JOB
Report how many lines in the entries below contain the string "shows". Give only the number.

WORKING DATA
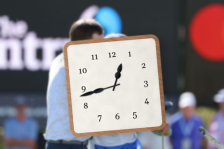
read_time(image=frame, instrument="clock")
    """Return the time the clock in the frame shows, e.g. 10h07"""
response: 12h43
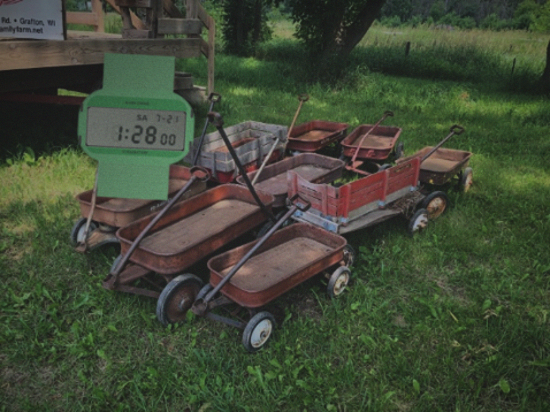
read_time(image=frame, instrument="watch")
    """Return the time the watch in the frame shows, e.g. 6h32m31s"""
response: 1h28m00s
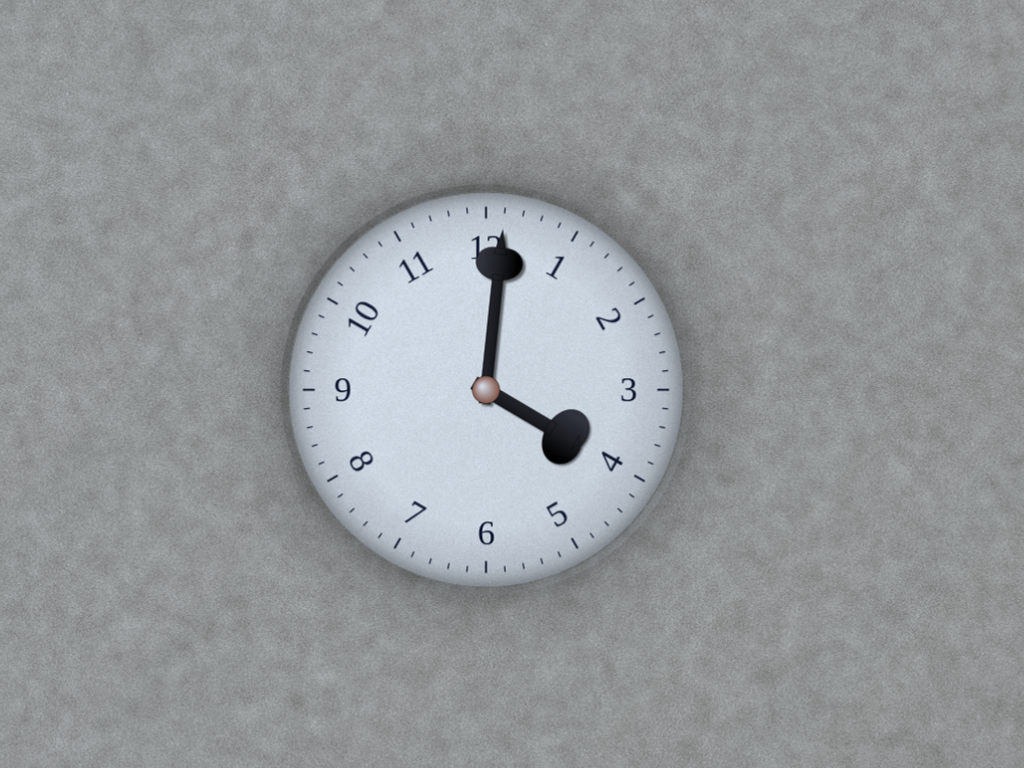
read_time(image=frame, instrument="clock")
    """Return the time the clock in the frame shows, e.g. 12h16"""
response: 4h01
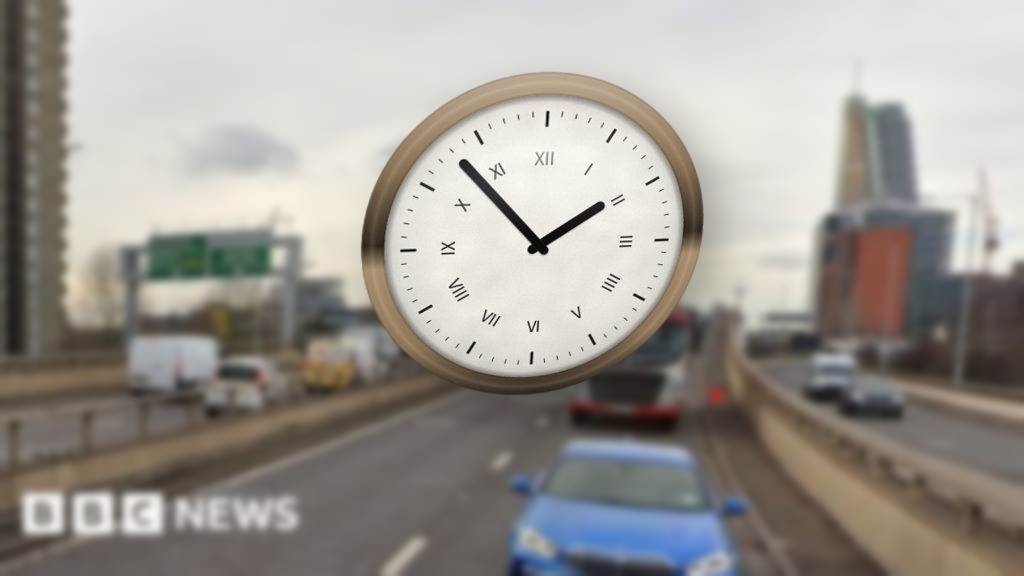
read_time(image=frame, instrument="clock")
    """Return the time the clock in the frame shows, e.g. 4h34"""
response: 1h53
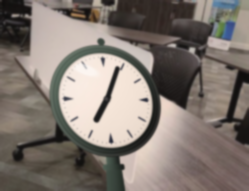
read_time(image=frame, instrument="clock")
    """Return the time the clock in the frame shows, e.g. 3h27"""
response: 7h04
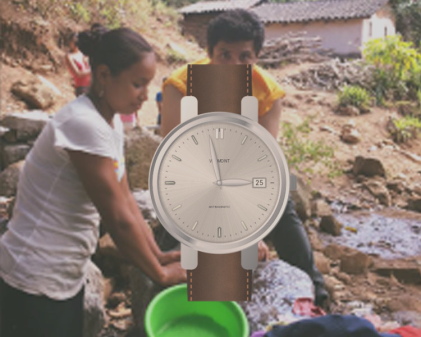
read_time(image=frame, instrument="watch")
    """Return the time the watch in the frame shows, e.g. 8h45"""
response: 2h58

==

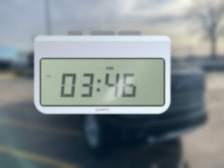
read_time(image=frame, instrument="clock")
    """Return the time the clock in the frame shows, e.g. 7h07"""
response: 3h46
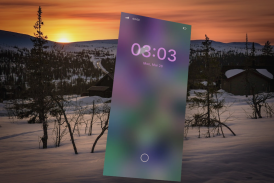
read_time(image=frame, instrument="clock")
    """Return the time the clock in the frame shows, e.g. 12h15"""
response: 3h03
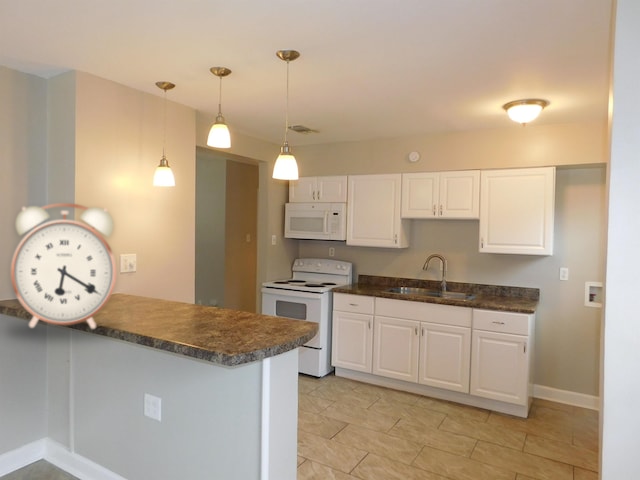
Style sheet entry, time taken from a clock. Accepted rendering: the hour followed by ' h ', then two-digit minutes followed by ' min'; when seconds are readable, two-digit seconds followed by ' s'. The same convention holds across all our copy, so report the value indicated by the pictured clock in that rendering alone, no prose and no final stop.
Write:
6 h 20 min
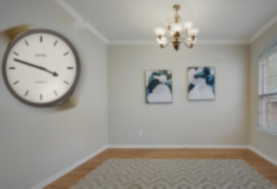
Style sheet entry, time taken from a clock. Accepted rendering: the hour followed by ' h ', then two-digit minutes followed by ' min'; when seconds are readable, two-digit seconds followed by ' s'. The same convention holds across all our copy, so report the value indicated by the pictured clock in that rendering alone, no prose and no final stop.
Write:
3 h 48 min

* * *

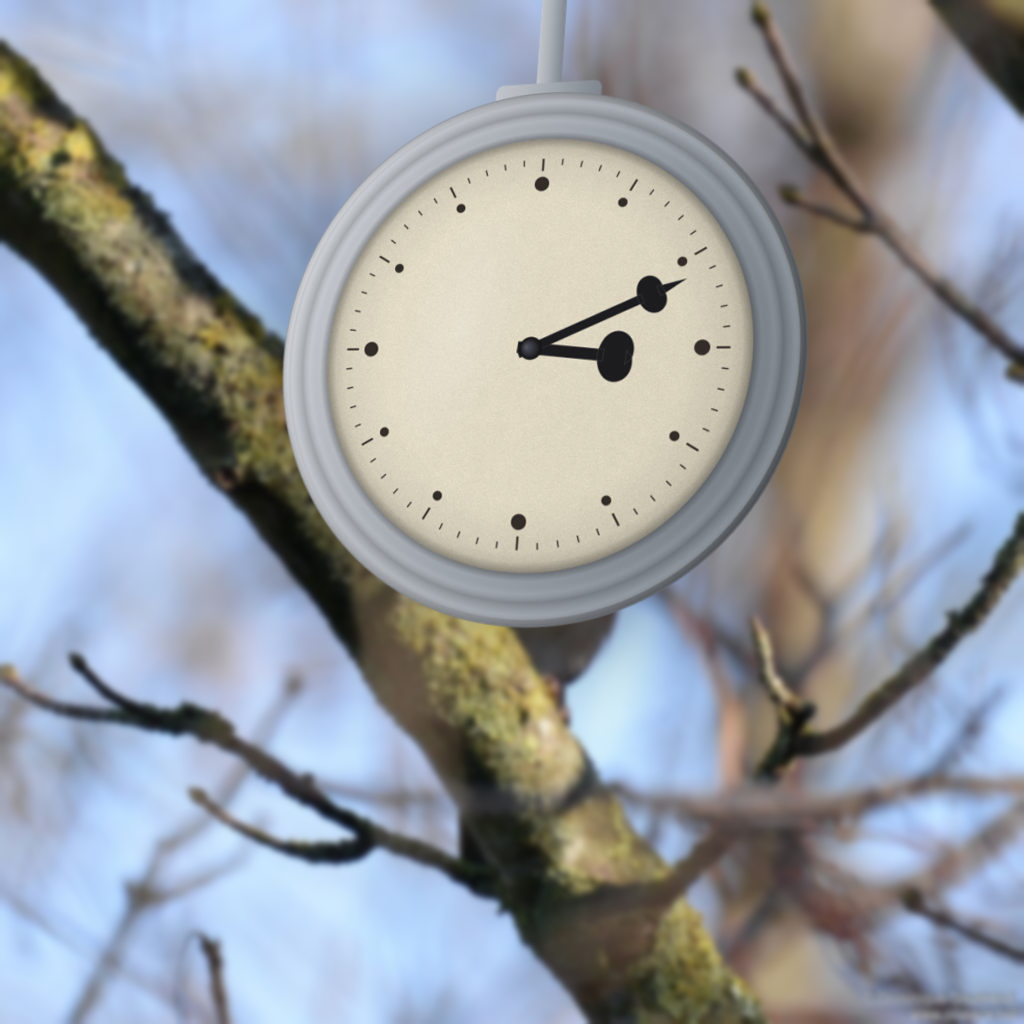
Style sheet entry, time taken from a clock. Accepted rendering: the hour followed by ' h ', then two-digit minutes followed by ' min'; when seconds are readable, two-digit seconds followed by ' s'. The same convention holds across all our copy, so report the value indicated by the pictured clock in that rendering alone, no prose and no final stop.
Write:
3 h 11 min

TASK SOLUTION
8